▶ Exercise prompt: Transcribe, word for word, every record in the data below.

▶ Material shown:

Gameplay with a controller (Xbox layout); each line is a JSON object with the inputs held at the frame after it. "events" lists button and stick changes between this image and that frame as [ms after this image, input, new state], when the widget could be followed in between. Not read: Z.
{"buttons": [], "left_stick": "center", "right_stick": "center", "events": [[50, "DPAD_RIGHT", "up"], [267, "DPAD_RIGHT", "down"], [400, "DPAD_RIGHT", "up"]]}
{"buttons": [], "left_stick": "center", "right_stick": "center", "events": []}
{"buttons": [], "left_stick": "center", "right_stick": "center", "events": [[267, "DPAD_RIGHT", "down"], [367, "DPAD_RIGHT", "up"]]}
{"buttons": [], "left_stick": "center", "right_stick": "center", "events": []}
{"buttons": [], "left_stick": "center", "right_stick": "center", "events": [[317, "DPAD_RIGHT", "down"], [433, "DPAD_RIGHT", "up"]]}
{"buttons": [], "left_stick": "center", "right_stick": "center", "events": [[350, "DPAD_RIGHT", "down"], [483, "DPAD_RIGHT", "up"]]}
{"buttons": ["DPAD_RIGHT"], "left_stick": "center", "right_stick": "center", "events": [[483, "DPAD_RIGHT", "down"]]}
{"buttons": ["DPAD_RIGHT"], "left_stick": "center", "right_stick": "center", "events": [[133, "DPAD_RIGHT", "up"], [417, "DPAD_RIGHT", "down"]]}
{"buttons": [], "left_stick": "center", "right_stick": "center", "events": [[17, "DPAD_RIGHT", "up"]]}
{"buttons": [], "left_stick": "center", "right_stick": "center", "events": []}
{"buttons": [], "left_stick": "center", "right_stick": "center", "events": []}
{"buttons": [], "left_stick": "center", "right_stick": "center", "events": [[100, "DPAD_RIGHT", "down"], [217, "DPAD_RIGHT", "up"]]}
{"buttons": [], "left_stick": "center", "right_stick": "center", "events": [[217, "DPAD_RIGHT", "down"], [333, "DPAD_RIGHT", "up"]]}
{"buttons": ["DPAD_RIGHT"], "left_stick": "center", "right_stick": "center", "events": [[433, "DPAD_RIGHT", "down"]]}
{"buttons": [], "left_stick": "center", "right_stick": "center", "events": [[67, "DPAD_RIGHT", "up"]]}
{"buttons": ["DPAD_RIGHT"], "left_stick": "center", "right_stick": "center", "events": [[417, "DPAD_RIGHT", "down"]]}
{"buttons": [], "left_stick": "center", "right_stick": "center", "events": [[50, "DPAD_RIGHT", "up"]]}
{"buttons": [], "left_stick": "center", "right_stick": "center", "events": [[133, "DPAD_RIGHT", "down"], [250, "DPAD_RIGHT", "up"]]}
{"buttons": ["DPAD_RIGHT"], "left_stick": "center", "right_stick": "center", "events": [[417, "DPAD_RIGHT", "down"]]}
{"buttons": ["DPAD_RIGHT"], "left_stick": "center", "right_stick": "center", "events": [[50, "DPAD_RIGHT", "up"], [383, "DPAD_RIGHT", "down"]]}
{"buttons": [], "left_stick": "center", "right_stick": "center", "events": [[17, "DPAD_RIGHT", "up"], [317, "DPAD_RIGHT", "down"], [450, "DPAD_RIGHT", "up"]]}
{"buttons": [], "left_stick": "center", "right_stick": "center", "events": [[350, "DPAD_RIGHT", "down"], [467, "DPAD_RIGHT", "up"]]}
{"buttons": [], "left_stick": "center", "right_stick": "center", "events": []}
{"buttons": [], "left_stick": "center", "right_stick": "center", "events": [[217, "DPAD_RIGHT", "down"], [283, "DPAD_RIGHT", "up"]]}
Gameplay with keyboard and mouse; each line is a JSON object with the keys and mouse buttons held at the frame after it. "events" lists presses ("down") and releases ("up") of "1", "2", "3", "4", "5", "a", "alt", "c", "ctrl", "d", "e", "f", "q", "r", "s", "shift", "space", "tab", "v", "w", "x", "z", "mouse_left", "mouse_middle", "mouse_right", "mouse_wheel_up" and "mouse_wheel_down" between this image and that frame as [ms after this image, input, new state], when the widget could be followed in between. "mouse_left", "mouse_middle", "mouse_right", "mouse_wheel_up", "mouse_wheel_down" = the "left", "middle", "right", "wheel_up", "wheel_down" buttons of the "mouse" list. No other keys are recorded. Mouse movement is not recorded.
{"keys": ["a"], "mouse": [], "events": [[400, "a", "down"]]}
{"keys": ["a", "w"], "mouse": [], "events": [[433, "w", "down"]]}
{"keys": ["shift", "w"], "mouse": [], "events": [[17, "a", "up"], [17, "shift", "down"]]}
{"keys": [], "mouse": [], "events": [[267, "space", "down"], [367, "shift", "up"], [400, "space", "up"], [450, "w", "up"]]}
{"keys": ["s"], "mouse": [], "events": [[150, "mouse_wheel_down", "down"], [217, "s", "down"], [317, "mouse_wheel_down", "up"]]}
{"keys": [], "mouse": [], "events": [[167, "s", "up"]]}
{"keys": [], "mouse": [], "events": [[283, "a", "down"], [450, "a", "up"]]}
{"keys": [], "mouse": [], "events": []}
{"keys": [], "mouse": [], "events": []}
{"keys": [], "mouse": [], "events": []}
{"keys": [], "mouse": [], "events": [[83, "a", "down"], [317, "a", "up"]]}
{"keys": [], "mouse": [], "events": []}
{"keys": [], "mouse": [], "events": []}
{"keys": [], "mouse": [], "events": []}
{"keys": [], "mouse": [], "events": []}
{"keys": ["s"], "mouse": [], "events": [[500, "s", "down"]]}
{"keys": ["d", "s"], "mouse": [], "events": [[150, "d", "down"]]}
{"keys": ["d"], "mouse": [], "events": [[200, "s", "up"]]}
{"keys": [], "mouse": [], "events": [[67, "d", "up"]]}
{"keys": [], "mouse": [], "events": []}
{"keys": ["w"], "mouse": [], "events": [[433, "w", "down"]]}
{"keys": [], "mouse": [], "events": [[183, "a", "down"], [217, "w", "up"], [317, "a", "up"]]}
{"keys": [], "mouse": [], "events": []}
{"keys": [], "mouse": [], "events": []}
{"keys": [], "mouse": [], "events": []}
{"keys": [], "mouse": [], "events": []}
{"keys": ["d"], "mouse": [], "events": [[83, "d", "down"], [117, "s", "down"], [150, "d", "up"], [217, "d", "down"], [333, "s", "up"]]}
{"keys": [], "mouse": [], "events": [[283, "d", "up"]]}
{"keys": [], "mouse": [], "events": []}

▶ Answer to the problem:
Gameplay with a controller (Xbox layout); each line is a JSON object with the inputs held at the frame after it. "events" lists button and stick changes between this image and that frame as [ms after this image, input, new state], when the widget could be followed in between. Not read: Z.
{"buttons": [], "left_stick": "center", "right_stick": "center", "events": [[50, "DPAD_RIGHT", "up"], [267, "DPAD_RIGHT", "down"], [400, "DPAD_RIGHT", "up"]]}
{"buttons": [], "left_stick": "center", "right_stick": "center", "events": []}
{"buttons": [], "left_stick": "center", "right_stick": "center", "events": [[267, "DPAD_RIGHT", "down"], [367, "DPAD_RIGHT", "up"]]}
{"buttons": [], "left_stick": "center", "right_stick": "center", "events": []}
{"buttons": [], "left_stick": "center", "right_stick": "center", "events": [[317, "DPAD_RIGHT", "down"], [433, "DPAD_RIGHT", "up"]]}
{"buttons": [], "left_stick": "center", "right_stick": "center", "events": [[350, "DPAD_RIGHT", "down"], [483, "DPAD_RIGHT", "up"]]}
{"buttons": ["DPAD_RIGHT"], "left_stick": "center", "right_stick": "center", "events": [[483, "DPAD_RIGHT", "down"]]}
{"buttons": ["DPAD_RIGHT"], "left_stick": "center", "right_stick": "center", "events": [[133, "DPAD_RIGHT", "up"], [417, "DPAD_RIGHT", "down"]]}
{"buttons": [], "left_stick": "center", "right_stick": "center", "events": [[17, "DPAD_RIGHT", "up"]]}
{"buttons": [], "left_stick": "center", "right_stick": "center", "events": []}
{"buttons": [], "left_stick": "center", "right_stick": "center", "events": []}
{"buttons": [], "left_stick": "center", "right_stick": "center", "events": [[100, "DPAD_RIGHT", "down"], [217, "DPAD_RIGHT", "up"]]}
{"buttons": [], "left_stick": "center", "right_stick": "center", "events": [[217, "DPAD_RIGHT", "down"], [333, "DPAD_RIGHT", "up"]]}
{"buttons": ["DPAD_RIGHT"], "left_stick": "center", "right_stick": "center", "events": [[433, "DPAD_RIGHT", "down"]]}
{"buttons": [], "left_stick": "center", "right_stick": "center", "events": [[67, "DPAD_RIGHT", "up"]]}
{"buttons": ["DPAD_RIGHT"], "left_stick": "center", "right_stick": "center", "events": [[417, "DPAD_RIGHT", "down"]]}
{"buttons": [], "left_stick": "center", "right_stick": "center", "events": [[50, "DPAD_RIGHT", "up"]]}
{"buttons": [], "left_stick": "center", "right_stick": "center", "events": [[133, "DPAD_RIGHT", "down"], [250, "DPAD_RIGHT", "up"]]}
{"buttons": ["DPAD_RIGHT"], "left_stick": "center", "right_stick": "center", "events": [[417, "DPAD_RIGHT", "down"]]}
{"buttons": ["DPAD_RIGHT"], "left_stick": "center", "right_stick": "center", "events": [[50, "DPAD_RIGHT", "up"], [383, "DPAD_RIGHT", "down"]]}
{"buttons": [], "left_stick": "center", "right_stick": "center", "events": [[17, "DPAD_RIGHT", "up"], [317, "DPAD_RIGHT", "down"], [450, "DPAD_RIGHT", "up"]]}
{"buttons": [], "left_stick": "center", "right_stick": "center", "events": [[350, "DPAD_RIGHT", "down"], [467, "DPAD_RIGHT", "up"]]}
{"buttons": [], "left_stick": "center", "right_stick": "center", "events": []}
{"buttons": [], "left_stick": "center", "right_stick": "center", "events": [[217, "DPAD_RIGHT", "down"], [283, "DPAD_RIGHT", "up"]]}
Gameplay with keyboard and mouse; each line is a JSON object with the keys and mouse buttons held at the frame after it. "events" lists presses ("down") and releases ("up") of "1", "2", "3", "4", "5", "a", "alt", "c", "ctrl", "d", "e", "f", "q", "r", "s", "shift", "space", "tab", "v", "w", "x", "z", "mouse_left", "mouse_middle", "mouse_right", "mouse_wheel_up" and "mouse_wheel_down" between this image and that frame as [ms after this image, input, new state], when the widget could be followed in between. "mouse_left", "mouse_middle", "mouse_right", "mouse_wheel_up", "mouse_wheel_down" = the "left", "middle", "right", "wheel_up", "wheel_down" buttons of the "mouse" list. No other keys are recorded. Mouse movement is not recorded.
{"keys": ["a"], "mouse": [], "events": [[400, "a", "down"]]}
{"keys": ["a", "w"], "mouse": [], "events": [[433, "w", "down"]]}
{"keys": ["shift", "w"], "mouse": [], "events": [[17, "a", "up"], [17, "shift", "down"]]}
{"keys": [], "mouse": [], "events": [[267, "space", "down"], [367, "shift", "up"], [400, "space", "up"], [450, "w", "up"]]}
{"keys": ["s"], "mouse": [], "events": [[150, "mouse_wheel_down", "down"], [217, "s", "down"], [317, "mouse_wheel_down", "up"]]}
{"keys": [], "mouse": [], "events": [[167, "s", "up"]]}
{"keys": [], "mouse": [], "events": [[283, "a", "down"], [450, "a", "up"]]}
{"keys": [], "mouse": [], "events": []}
{"keys": [], "mouse": [], "events": []}
{"keys": [], "mouse": [], "events": []}
{"keys": [], "mouse": [], "events": [[83, "a", "down"], [317, "a", "up"]]}
{"keys": [], "mouse": [], "events": []}
{"keys": [], "mouse": [], "events": []}
{"keys": [], "mouse": [], "events": []}
{"keys": [], "mouse": [], "events": []}
{"keys": ["s"], "mouse": [], "events": [[500, "s", "down"]]}
{"keys": ["d", "s"], "mouse": [], "events": [[150, "d", "down"]]}
{"keys": ["d"], "mouse": [], "events": [[200, "s", "up"]]}
{"keys": [], "mouse": [], "events": [[67, "d", "up"]]}
{"keys": [], "mouse": [], "events": []}
{"keys": ["w"], "mouse": [], "events": [[433, "w", "down"]]}
{"keys": [], "mouse": [], "events": [[183, "a", "down"], [217, "w", "up"], [317, "a", "up"]]}
{"keys": [], "mouse": [], "events": []}
{"keys": [], "mouse": [], "events": []}
{"keys": [], "mouse": [], "events": []}
{"keys": [], "mouse": [], "events": []}
{"keys": ["d"], "mouse": [], "events": [[83, "d", "down"], [117, "s", "down"], [150, "d", "up"], [217, "d", "down"], [333, "s", "up"]]}
{"keys": [], "mouse": [], "events": [[283, "d", "up"]]}
{"keys": [], "mouse": [], "events": []}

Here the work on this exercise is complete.